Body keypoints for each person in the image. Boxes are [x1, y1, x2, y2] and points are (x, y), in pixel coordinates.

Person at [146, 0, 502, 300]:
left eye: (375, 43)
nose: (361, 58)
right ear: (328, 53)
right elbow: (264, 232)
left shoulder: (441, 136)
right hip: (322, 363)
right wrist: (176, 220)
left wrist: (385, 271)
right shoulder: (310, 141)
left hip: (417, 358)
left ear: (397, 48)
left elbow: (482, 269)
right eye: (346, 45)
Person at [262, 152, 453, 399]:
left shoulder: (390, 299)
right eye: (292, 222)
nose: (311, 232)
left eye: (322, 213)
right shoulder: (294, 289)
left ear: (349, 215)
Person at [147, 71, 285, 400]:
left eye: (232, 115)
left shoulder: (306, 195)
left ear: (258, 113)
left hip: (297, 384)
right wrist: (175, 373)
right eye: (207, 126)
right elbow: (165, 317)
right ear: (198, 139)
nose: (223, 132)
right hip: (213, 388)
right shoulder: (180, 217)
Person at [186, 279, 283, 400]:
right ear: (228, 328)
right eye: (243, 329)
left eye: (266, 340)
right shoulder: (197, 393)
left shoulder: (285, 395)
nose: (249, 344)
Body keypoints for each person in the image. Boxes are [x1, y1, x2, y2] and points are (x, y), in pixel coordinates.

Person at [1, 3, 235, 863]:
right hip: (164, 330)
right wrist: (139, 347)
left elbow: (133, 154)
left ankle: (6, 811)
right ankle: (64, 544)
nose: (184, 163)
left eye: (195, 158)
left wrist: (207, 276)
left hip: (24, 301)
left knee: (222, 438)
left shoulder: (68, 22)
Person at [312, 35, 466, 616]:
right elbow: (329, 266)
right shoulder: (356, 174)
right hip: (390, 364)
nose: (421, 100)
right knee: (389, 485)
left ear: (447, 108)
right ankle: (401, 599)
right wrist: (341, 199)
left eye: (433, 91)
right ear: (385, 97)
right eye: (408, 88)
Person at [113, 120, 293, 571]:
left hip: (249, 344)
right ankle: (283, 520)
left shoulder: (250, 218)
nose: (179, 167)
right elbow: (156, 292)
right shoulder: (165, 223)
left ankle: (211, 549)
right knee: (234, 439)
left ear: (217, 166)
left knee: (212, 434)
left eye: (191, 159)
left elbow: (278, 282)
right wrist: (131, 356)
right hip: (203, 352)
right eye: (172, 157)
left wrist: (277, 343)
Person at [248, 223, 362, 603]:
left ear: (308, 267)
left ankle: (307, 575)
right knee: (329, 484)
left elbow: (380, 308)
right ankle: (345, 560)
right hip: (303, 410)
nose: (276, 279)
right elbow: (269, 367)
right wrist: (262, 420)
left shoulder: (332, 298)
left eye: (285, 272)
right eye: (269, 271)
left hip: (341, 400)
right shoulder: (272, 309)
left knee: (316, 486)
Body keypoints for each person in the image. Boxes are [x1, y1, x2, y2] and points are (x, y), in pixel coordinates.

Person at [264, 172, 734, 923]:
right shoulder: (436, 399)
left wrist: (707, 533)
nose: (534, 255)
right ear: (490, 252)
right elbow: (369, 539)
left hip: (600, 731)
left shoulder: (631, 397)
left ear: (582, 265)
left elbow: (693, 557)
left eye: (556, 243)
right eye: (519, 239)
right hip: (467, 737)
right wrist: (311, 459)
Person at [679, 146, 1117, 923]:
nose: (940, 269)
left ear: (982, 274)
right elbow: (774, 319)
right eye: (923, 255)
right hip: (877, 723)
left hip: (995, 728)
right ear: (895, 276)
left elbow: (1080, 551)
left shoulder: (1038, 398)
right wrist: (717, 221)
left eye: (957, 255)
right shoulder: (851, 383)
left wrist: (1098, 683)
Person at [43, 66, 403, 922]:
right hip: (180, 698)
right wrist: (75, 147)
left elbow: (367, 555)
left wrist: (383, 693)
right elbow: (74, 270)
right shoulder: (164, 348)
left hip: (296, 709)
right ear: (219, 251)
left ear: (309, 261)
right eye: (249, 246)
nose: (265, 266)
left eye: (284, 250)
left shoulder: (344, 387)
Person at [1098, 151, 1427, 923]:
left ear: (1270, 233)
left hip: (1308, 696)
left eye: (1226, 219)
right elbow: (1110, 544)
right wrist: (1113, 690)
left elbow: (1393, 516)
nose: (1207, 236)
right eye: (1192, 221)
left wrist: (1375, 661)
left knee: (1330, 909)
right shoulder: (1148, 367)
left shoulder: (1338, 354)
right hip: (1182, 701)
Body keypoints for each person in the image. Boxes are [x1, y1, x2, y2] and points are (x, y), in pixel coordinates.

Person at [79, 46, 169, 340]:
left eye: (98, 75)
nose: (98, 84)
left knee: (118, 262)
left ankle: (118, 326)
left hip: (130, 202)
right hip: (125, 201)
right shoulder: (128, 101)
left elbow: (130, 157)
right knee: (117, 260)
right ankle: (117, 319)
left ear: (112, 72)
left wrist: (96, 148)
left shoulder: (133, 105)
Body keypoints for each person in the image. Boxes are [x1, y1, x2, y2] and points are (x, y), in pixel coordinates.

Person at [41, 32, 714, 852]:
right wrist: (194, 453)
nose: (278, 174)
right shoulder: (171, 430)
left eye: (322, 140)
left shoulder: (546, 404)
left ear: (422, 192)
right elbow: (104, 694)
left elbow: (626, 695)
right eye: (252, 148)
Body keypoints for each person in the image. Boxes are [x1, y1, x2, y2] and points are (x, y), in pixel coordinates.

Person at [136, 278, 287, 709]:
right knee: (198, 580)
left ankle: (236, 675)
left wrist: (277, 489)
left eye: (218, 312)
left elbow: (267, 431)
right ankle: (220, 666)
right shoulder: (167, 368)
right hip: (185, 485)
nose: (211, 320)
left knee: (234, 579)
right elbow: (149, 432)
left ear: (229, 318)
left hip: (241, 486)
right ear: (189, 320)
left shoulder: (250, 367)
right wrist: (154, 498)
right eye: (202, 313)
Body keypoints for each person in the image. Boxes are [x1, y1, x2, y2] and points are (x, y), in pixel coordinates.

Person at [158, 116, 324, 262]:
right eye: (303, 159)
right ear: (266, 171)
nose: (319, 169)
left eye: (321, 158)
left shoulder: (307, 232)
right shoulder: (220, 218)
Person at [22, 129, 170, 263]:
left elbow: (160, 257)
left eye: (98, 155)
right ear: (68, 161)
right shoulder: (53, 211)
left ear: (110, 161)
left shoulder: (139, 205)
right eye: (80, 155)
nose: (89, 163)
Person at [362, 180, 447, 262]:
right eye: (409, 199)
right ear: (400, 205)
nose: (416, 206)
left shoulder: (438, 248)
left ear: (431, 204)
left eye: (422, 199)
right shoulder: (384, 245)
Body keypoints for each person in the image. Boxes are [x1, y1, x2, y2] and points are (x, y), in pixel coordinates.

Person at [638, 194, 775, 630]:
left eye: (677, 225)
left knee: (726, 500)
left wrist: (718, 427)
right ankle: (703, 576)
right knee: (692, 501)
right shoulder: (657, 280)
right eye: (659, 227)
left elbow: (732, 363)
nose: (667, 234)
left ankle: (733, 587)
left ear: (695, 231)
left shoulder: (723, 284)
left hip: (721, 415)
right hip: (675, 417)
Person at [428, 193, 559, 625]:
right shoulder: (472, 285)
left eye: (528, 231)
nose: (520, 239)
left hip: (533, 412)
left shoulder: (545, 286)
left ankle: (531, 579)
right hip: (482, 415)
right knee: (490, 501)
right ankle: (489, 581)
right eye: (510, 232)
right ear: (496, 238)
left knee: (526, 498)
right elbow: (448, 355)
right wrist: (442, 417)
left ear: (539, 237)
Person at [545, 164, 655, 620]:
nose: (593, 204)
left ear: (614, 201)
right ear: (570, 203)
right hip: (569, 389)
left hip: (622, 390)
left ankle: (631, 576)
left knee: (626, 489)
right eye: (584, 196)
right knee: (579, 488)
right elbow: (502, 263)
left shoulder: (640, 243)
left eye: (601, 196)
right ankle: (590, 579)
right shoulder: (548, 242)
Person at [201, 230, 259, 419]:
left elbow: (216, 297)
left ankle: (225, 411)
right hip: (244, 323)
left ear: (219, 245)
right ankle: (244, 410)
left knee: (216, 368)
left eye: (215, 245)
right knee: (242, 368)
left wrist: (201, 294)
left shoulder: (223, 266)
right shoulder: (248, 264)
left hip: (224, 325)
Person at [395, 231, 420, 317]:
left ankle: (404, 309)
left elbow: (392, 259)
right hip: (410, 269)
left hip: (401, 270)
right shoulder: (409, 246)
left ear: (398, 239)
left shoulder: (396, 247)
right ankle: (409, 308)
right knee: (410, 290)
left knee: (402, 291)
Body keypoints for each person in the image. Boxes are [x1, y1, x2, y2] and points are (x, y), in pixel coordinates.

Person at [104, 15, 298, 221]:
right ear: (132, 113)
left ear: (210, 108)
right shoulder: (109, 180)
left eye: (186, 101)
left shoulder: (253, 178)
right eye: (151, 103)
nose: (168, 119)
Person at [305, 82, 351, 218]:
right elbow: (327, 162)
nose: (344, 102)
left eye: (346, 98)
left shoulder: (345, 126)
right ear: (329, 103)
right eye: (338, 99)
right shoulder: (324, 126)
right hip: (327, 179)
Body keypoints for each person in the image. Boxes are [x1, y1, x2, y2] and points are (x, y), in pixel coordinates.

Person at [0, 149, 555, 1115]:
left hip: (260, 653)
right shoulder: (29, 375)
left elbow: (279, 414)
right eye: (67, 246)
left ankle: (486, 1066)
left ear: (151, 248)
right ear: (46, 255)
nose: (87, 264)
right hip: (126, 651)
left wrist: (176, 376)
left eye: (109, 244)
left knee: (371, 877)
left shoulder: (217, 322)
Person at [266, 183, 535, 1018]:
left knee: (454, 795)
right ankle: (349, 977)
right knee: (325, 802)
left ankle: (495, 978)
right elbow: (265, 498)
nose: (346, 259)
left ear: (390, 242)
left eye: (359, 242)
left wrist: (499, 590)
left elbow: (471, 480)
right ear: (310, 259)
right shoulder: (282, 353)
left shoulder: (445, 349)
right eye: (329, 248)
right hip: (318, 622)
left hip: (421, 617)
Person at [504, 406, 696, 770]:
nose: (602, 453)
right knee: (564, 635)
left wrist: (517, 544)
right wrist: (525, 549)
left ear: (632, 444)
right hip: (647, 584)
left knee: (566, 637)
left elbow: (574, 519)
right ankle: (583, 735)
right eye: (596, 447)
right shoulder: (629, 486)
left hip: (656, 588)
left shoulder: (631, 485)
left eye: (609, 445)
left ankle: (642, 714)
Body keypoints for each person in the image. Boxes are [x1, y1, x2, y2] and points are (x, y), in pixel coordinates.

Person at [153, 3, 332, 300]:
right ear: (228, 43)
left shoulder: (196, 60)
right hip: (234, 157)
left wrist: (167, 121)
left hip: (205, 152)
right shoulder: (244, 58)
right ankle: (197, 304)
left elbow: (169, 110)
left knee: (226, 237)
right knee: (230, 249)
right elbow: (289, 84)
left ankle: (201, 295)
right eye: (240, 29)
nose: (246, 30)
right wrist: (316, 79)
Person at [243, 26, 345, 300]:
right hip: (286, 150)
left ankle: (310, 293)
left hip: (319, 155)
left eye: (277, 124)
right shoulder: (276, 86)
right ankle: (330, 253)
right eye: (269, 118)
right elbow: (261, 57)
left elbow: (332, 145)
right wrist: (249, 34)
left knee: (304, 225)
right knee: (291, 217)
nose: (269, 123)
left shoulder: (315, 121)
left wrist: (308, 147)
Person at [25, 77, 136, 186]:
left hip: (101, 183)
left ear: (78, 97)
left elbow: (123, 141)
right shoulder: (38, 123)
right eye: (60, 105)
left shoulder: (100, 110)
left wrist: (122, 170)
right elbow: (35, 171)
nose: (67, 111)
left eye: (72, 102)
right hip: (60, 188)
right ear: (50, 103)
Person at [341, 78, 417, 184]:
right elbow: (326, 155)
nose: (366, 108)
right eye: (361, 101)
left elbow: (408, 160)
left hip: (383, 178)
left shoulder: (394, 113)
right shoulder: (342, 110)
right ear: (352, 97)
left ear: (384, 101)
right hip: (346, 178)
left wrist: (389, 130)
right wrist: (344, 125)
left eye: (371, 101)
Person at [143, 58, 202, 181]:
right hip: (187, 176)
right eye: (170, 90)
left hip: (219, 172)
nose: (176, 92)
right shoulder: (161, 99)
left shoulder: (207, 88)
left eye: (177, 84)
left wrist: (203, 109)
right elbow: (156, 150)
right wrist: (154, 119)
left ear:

**The problem**
Return, word for word, the lines of the data above from the line with "right wrist: (341, 199)" through the line with "left knee: (212, 434)", inclusive.

**Response box**
right wrist: (341, 199)
left eye: (433, 91)
right ear: (385, 97)
right eye: (408, 88)
Person at [113, 120, 293, 571]:
left hip: (249, 344)
right ankle: (283, 520)
left shoulder: (250, 218)
nose: (179, 167)
right elbow: (156, 292)
right shoulder: (165, 223)
left ankle: (211, 549)
right knee: (234, 439)
left ear: (217, 166)
left knee: (212, 434)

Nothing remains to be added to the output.